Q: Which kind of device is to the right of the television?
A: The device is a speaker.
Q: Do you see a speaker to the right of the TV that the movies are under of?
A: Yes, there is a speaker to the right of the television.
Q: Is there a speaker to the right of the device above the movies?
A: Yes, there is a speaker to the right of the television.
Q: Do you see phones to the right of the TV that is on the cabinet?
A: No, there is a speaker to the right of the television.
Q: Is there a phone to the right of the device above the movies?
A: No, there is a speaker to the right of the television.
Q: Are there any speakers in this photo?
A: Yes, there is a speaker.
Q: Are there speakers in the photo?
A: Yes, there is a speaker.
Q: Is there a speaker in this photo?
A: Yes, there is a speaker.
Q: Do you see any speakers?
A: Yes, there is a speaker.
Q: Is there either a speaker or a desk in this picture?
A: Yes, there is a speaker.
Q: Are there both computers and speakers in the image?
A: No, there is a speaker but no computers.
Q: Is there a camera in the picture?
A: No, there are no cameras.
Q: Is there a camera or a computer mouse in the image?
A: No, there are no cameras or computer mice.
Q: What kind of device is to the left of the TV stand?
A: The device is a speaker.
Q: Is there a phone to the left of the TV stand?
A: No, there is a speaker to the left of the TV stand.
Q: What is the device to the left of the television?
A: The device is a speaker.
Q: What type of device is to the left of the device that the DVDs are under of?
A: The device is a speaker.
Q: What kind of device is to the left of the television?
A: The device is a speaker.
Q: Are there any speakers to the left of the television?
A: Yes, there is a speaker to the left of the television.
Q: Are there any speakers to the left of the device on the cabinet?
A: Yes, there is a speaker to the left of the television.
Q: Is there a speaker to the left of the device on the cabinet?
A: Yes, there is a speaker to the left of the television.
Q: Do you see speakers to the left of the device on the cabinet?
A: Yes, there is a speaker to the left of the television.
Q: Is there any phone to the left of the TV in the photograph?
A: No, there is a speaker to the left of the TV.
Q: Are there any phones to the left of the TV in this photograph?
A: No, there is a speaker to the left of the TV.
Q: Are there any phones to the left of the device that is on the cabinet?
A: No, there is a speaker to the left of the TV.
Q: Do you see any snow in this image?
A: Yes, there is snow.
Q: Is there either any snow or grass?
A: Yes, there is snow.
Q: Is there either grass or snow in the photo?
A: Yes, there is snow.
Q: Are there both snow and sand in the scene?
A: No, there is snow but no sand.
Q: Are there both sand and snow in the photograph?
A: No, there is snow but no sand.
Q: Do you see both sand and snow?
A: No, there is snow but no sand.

# # #

Your goal
Give the lines of the listing, starting at the line that contains "Q: Do you see any snow in this image?" and ending at the last line of the listing, as a Markdown table with the columns Row and Line, leaving out blank lines.

Task output
| Row | Line |
|---|---|
| 1 | Q: Do you see any snow in this image? |
| 2 | A: Yes, there is snow. |
| 3 | Q: Is there either any snow or grass? |
| 4 | A: Yes, there is snow. |
| 5 | Q: Is there either grass or snow in the photo? |
| 6 | A: Yes, there is snow. |
| 7 | Q: Are there both snow and sand in the scene? |
| 8 | A: No, there is snow but no sand. |
| 9 | Q: Are there both sand and snow in the photograph? |
| 10 | A: No, there is snow but no sand. |
| 11 | Q: Do you see both sand and snow? |
| 12 | A: No, there is snow but no sand. |